Today the Church celebrates the feast of St. Lawrence, who was only a deacon at the time of his martyrdom in year 258.
In that year, on the 6th August, Pope Sixtus II and four other deacons was captured while celebrating Mass in the catacombs, and subsequently martyred.
The administration of the Church was left to St. Lawrence and he was ordered to surrender the riches and the wealth of the Church in three days time.
He quickly distributed as much Church property to the poor as possible, and on the third day, he gathered the poor, the crippled, the blind and the suffering and presented them to the authorities and he told them that these were the true treasures of the Church.
Needless to say he was immediately sentenced to death, and tradition has it that he was grilled or roasted to death, hence his association with the gridiron, which was the instrument of torture for grilling people to death.
What was remarkable was that it was a slow, painful and horrible way to be tortured to death, and yet St.

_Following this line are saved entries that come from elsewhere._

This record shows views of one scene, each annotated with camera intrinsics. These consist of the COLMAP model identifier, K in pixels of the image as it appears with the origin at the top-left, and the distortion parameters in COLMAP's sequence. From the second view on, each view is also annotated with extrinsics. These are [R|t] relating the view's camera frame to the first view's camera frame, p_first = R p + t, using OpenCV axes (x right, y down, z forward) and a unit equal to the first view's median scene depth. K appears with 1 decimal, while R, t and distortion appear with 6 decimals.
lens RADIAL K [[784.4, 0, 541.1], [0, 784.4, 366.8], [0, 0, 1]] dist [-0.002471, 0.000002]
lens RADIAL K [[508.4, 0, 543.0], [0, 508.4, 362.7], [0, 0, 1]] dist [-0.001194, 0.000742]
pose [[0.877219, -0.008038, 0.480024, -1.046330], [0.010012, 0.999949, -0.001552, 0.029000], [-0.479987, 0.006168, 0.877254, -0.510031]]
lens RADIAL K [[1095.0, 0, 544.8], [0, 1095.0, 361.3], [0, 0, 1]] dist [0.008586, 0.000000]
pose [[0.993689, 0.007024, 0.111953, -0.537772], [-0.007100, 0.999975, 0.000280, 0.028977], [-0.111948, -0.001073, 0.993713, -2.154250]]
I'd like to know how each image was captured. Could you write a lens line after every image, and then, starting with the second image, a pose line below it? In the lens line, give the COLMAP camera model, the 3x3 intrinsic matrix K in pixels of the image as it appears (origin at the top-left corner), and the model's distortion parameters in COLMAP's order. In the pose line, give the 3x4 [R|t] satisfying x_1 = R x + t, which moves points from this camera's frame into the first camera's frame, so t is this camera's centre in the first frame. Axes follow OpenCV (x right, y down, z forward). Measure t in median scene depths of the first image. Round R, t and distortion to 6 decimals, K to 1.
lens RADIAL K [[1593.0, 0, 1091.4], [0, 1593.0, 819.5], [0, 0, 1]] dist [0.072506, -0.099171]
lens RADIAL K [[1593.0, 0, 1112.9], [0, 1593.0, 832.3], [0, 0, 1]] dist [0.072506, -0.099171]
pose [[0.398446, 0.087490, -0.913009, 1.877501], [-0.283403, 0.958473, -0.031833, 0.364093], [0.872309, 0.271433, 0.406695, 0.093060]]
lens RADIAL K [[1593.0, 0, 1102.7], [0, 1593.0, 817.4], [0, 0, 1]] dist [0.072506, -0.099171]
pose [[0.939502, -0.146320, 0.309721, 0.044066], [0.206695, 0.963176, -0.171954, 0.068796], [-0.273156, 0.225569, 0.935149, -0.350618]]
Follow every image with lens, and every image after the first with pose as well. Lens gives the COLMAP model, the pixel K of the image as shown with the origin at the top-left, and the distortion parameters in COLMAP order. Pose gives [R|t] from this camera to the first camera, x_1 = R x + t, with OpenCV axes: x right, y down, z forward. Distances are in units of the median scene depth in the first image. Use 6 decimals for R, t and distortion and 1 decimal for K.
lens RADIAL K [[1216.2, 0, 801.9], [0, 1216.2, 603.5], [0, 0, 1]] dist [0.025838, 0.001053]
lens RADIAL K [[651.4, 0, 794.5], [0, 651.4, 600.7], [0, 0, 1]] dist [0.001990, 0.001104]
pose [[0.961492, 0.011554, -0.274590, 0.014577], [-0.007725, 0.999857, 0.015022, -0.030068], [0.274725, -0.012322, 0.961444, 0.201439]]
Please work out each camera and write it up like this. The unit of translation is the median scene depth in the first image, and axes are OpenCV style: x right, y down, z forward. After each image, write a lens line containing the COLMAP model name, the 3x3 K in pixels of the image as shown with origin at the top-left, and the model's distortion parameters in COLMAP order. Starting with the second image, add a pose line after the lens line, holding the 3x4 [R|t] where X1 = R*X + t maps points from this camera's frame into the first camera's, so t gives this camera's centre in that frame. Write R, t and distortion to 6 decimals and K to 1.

Lawrence persevered to the end.
His martyrdom portrays the reality of what Jesus said in the gospel: If a man serves me, he must follow me, wherever I am, my servant will be there too. If anyone serves me, my Father will honour him.
St. Lawrence served Christ with his life right up till the end. In doing so he gave us an example of giving up his life so that it will yield a rich harvest in the hands of the Lord.
May our lives also be like seeds of love in the hands of the Divine Sower, and wherever we are sown, may we also bear a rich harvest of love for the Lord.